## Work to complete
Copy out every line holding the string "install" from the records below.

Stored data
◇ ◇ ◇
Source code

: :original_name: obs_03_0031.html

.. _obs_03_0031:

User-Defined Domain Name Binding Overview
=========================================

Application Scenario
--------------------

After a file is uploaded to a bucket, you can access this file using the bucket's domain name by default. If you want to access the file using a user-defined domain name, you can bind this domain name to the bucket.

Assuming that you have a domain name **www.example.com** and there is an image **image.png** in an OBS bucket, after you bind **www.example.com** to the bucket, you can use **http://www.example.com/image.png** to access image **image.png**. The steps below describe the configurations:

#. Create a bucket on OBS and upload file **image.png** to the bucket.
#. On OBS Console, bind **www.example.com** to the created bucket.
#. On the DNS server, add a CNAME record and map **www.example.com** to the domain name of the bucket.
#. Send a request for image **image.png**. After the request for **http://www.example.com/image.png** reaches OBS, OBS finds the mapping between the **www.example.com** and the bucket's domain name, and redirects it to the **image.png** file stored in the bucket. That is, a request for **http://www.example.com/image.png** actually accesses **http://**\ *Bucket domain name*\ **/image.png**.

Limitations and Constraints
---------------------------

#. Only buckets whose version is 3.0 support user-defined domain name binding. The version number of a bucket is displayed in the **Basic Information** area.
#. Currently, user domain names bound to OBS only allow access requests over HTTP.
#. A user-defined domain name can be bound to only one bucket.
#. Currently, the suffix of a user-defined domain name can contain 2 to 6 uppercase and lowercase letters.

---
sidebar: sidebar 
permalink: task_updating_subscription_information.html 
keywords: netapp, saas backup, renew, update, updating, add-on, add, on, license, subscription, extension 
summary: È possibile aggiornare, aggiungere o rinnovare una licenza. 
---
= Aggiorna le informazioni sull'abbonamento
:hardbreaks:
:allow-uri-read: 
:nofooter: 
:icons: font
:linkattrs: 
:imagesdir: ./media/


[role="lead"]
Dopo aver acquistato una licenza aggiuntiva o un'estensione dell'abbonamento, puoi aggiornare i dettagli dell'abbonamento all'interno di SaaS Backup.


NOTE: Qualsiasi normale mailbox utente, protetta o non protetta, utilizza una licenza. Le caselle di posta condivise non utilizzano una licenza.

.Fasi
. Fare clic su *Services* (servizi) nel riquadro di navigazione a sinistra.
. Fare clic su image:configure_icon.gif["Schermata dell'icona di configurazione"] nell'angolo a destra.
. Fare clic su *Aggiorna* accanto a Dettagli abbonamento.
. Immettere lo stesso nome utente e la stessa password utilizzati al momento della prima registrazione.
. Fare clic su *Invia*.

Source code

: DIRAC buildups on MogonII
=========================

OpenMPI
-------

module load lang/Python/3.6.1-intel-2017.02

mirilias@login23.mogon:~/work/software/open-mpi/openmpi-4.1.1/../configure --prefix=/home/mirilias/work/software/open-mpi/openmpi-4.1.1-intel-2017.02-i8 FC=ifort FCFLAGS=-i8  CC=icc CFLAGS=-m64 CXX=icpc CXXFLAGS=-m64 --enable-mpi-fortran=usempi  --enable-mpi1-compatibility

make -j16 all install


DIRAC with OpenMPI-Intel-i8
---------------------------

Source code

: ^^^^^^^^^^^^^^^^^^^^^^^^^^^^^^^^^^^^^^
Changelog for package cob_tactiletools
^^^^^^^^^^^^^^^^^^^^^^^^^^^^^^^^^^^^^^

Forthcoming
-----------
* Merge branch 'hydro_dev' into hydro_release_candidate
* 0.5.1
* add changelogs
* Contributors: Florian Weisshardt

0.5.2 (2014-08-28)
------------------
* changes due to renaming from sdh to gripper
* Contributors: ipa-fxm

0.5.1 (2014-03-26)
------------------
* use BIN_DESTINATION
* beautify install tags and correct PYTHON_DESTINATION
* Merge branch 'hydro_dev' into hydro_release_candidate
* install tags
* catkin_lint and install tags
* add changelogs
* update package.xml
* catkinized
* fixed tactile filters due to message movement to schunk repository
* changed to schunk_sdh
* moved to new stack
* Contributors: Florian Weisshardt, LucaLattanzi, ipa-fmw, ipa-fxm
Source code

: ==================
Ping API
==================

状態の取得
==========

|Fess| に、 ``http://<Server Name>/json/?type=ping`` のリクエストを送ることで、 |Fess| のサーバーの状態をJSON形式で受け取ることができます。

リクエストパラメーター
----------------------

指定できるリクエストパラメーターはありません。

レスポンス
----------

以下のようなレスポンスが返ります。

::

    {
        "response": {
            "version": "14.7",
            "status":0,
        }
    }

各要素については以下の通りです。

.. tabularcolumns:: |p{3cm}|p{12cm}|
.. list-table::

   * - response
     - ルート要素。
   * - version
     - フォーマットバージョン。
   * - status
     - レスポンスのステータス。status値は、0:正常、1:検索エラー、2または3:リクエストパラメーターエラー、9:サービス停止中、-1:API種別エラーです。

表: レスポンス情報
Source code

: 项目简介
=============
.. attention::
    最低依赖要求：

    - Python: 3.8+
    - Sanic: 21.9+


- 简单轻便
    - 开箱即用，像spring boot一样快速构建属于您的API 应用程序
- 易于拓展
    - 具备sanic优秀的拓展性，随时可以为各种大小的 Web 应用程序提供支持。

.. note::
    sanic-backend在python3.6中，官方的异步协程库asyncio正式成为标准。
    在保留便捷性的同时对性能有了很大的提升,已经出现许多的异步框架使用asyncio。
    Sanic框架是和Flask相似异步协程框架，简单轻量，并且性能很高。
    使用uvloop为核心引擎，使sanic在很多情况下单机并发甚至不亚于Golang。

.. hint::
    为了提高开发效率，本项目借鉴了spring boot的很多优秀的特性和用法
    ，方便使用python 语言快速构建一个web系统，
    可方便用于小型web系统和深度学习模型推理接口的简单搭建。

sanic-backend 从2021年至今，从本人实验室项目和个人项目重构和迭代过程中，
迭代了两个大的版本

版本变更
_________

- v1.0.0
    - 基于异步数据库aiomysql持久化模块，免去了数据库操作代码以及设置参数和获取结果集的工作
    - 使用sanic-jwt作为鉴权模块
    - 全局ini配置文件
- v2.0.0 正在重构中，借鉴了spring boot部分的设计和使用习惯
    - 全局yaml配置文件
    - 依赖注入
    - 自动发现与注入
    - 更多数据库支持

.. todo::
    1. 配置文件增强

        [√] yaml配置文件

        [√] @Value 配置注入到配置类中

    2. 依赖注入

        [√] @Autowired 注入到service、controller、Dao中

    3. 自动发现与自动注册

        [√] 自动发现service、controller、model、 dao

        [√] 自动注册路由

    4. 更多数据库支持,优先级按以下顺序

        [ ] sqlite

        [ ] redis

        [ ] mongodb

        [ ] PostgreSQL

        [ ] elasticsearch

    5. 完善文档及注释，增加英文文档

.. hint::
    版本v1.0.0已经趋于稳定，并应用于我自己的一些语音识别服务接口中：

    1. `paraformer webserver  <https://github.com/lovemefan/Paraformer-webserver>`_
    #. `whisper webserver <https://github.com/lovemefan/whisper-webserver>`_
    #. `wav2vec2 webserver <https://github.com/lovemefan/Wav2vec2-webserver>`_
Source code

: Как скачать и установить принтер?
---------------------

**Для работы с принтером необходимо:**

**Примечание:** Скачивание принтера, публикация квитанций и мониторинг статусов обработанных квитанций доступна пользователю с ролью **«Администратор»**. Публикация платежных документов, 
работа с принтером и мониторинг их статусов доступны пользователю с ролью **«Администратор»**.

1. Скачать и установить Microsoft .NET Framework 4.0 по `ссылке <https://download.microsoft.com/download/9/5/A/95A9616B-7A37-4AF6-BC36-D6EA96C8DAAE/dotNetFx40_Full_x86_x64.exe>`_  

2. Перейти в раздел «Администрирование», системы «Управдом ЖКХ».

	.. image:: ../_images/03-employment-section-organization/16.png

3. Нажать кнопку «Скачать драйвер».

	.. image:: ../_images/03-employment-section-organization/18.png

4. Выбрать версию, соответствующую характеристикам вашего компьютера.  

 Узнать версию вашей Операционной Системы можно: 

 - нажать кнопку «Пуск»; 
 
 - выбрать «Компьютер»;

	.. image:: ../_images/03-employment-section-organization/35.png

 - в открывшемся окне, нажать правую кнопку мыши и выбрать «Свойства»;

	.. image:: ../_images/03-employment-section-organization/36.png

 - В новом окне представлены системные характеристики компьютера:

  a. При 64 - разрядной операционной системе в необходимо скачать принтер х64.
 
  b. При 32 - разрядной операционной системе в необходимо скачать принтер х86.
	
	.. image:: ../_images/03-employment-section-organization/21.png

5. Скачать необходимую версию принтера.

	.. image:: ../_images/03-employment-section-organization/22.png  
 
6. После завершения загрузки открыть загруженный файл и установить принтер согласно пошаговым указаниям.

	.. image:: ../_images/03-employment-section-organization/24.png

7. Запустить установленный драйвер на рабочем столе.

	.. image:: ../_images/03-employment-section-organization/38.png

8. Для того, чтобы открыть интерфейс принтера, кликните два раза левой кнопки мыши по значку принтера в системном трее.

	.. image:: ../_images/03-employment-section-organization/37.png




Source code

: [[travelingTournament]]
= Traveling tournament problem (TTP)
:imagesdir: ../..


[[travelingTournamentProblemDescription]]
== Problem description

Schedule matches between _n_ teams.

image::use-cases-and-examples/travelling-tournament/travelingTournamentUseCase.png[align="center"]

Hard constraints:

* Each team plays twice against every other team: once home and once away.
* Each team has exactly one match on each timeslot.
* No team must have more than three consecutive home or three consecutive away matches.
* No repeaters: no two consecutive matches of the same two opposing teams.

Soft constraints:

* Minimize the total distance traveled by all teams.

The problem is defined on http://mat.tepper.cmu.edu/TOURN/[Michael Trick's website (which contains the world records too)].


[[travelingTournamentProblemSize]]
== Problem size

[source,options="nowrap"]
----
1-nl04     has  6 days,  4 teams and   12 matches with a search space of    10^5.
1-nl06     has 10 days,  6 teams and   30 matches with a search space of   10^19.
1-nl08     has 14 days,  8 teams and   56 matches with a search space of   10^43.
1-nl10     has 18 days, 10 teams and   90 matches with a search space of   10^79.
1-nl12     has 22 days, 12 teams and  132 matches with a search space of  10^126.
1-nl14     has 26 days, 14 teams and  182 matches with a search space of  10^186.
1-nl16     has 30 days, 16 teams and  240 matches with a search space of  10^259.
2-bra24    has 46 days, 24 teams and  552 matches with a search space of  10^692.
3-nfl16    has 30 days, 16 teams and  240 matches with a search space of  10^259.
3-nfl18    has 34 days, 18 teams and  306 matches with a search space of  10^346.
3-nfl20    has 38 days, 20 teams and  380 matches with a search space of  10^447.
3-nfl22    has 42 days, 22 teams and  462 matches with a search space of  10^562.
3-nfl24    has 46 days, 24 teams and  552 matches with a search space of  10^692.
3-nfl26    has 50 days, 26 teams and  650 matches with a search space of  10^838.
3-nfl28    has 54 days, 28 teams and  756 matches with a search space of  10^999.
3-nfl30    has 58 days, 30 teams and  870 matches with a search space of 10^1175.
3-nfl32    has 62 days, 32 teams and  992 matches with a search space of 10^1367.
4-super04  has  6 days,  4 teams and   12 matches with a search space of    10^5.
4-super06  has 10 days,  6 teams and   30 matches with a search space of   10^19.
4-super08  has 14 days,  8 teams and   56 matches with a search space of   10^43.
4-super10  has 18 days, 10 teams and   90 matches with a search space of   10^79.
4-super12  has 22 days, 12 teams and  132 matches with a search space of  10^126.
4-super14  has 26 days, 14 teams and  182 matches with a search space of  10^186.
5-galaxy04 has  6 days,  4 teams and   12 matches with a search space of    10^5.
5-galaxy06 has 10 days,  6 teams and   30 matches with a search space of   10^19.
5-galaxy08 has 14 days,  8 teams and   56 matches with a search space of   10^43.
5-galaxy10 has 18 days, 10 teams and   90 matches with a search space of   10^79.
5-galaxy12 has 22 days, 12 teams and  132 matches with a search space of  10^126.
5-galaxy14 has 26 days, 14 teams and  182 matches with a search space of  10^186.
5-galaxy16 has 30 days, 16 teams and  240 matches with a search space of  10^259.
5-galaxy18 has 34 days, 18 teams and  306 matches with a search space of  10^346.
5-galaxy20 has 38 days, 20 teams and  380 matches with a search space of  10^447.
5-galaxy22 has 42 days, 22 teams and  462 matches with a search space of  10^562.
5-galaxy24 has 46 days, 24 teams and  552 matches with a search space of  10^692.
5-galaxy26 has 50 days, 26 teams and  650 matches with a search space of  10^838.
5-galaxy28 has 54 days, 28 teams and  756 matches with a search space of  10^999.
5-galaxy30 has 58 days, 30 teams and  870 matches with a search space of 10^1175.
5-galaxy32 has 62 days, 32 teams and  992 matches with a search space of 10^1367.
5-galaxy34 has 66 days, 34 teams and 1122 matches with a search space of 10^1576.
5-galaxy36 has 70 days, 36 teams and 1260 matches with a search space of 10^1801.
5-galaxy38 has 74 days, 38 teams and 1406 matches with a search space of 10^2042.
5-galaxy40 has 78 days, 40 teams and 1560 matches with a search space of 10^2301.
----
◇ ◇ ◇
## Answer section
make -j16 all install
* beautify install tags and correct PYTHON_DESTINATION
* install tags
* catkin_lint and install tags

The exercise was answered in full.